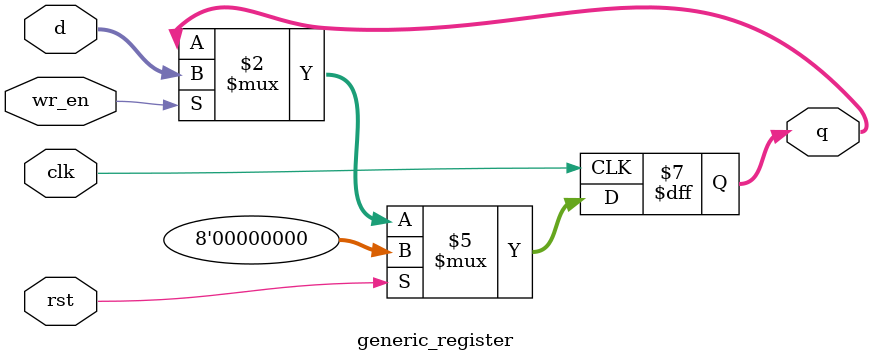
<source format=v>
module generic_register #(
	parameter WIDTH = 8,
	parameter RESET_VALUE = 8'd0
) (
	input wire clk,
	input wire wr_en,
	input wire rst,
	input wire [WIDTH - 1:0] d,
	output reg [WIDTH - 1:0] q
);

always @(posedge clk) begin
	if(rst) begin
		q <= RESET_VALUE;
	end else if(wr_en) begin
		q <= d;
	end
end

endmodule

</source>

—————

● **WORK REQUEST**
Write the listing above out again exactly, but not the images it holds.

● **SOLVED PROBLEM**
<source format=v>
module generic_register #(
	parameter WIDTH = 8,
	parameter RESET_VALUE = 8'd0
) (
	input wire clk,
	input wire wr_en,
	input wire rst,
	input wire [WIDTH - 1:0] d,
	output reg [WIDTH - 1:0] q
);

always @(posedge clk) begin
	if(rst) begin
		q <= RESET_VALUE;
	end else if(wr_en) begin
		q <= d;
	end
end

endmodule

</source>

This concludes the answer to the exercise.